By Lt. j.g. Joshua M. Won, Region Legal Service Office Naval District Washington
Region Legal Service Office Naval District Washington (RLSO NDW) Inclusion & Diversity Heritage Committee held a LGBT Pride professional development event in observance of LGBT Pride Month on June 19. The event, held in the RLSO NDW courtroom, drew several dozen JAG Community members from across the National Capital Region, including Navy Judge Advocate General Vice Adm. John Hannink and colleagues from RLSO NDW, Defense Service Office North and the Office of the Navy Judge Advocate General.
The event featured excerpts from the HBO documentary, “The Strange History of Don’t Ask, Don’t Tell (DADT)” and afforded attendees the chance to deepen understanding and share perspectives on DADT’s impacts on the military and its service members. Enacted by Congress in 1993, DADT barred openly homosexual persons from uniformed military service. Under DADT, disclosures and discoveries of homosexual behavior resulted in the administrative separation of thousands of Navy Sailors, and the exclusion of many others from military service until its legislative repeal was signed in late December 2010 by President Obama.
Between excerpts, officers and enlisted Sailors shared their personal perspectives on LGBT, whether as members or allies of the LGBT community. For some, the screening was a harrowing experience reminding them of a time, not all too long ago, when they had to live their lives in secret.
“We have to give up some of our constitutional rights; we have to give up a degree of privacy.
If you feel that intensely and that patriotic that you want to serve, then give up a little something […] is it too much to ask that you serve honorably, quietly, and efficiently?”
This rhetorical question, posed in the early 1990’s by Senator and former Secretary of the Navy John Warner, was answered in the affirmative that day by Lt. Cmdr. Kevin Walker, RLSO NDW’s Command Services Department Head: No, it wasn’t too much.
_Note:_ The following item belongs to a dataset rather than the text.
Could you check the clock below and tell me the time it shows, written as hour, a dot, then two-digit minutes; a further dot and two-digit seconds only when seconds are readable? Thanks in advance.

Walker shared how his commitment to serve drove him to join the JAG Corps in spite of the looming threat of DADT. It was a reminder of the sacrifices made by many LGBT service members who answered their country’s call to serve despite the knowledge they would live in constant fear of exposure and the adverse consequences that would follow.
Capt. Rock DeTolve, RLSO’s Commanding Officer, recalled a jolt of inspiration and pride in early 2010 watching Admiral Michael Mullen’s memorable statement during televised testimony to the Senate Armed Services Committee: “No matter how I look at [DADT], I cannot escape being troubled by the fact that we have in place a policy which forces young men and women to lie about who they are in order to defend their fellow citizens . . . “for me, it comes down to integrity – theirs as individuals and ours as an institution.”
During a discussion break, Hannink stood and commended the critical contributions of our JAG Corps’ LGBT Shipmates and emphasized the importance of an inclusive, diverse – and therefore more capable – JAG Corps and Navy.
Guest speaker Master Chief Dwayne Beebe-Franqui of Commander, Navy Installations Command spoke last. Sharing his poignant story of enlisting in the Navy in the late 1980’s and enduring decades of slights and personal turmoil under DADT, he candidly admitted that watching the HBO documentary brought back painful memories. However, as he looked up at the string of rainbow pennants festooning the RLSO NDW courtroom gallery, he thanked those in attendance, shook his head and smiled proudly.
* No DoD endorsement of HBO or any other non-federal entity is intended.